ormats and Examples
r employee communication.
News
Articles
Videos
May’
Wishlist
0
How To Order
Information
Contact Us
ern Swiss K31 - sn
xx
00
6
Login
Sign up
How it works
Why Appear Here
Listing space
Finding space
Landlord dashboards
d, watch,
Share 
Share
========
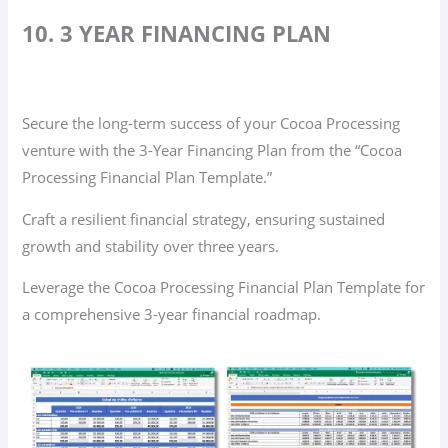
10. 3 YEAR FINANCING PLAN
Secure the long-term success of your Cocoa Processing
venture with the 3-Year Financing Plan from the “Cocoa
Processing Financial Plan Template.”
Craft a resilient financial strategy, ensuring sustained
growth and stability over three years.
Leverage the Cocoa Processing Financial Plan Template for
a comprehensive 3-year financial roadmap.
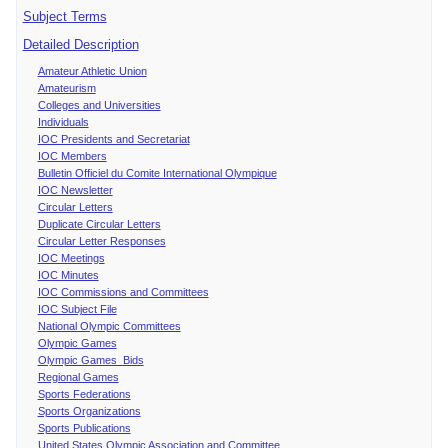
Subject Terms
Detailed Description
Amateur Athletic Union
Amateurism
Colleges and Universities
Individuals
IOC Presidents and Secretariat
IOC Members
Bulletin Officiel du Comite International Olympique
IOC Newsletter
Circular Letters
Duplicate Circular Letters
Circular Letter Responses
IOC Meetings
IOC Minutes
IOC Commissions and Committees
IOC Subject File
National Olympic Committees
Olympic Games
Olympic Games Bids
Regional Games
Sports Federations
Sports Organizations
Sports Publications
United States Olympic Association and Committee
========
Exercise aim –
Say how many lines in the data hold the string "Letters", and say nothing else.

Answer area –
2